International entrepreneurs are likely to benefit from a new rule proposed by the U.S. Citizenship and Immigration Services (USCIS). This new rule would allow some entrepreneurs to obtain temporary permission, also known as “parole”, to stay in the U.S. During their time in the U.S., they can build their businesses.
The new rule will allow international entrepreneurs to come to the U.S. and stay here for a two year period to develop their start-up entity. They would also be allowed to request for re-parole for an additional three years, if their start-ups establish a significant public benefit and create jobs in the country.
USCIS will grant parole on a case-by-case basis to eligible entrepreneurs
- who are actively involved in the operation of the start-up and who own at least 15 percent of the start-up.

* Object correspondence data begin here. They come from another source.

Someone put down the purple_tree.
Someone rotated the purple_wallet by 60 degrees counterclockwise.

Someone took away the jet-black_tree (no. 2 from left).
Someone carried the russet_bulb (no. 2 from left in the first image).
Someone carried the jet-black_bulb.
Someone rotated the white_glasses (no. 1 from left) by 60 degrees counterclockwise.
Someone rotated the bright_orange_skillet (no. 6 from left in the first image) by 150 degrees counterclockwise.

- who started their business in the U.S. within the past three years.
Apart from that, the entrepreneurs have to show that their business would grow and create more jobs, by showing at least $345,000 in investment from U.S. investors who have records of successful investments. They also should have received grants from federal or local government entities. Investors will have to partially meet these two requirements and provide evidence of the potential of their business for growth and job creation.

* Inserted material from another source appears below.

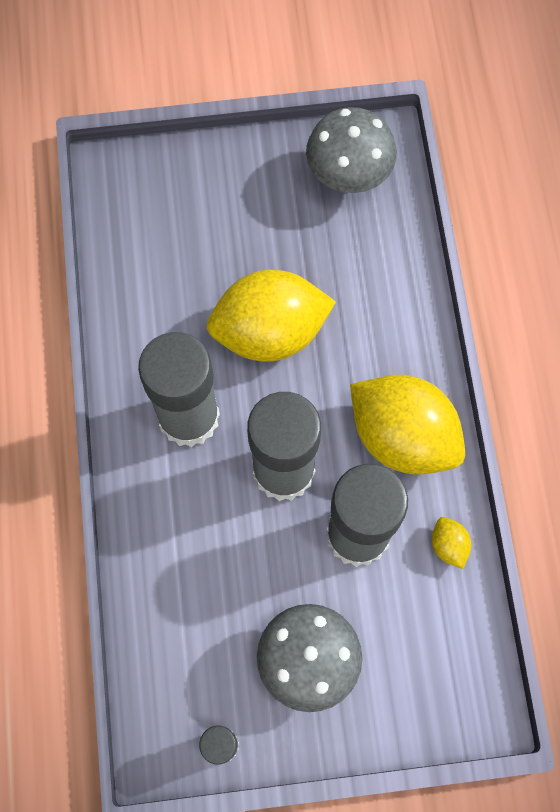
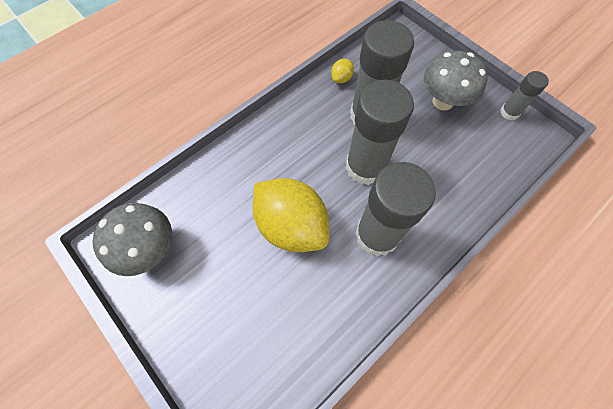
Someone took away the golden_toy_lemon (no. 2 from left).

According to USCIS Director León Rodríguez, this proposed rule, if finalized, will expand immigration options for eligible international entrepreneurs, resulting in economic growth and revenue generation in the U.S. He said that foreign entrepreneurs always benefit the country’s economy.
The public will have 45 days to comment on the proposed rule. USCIS will then address those comments. The proposed rule will take effect once a final rule is published in the Federal Register.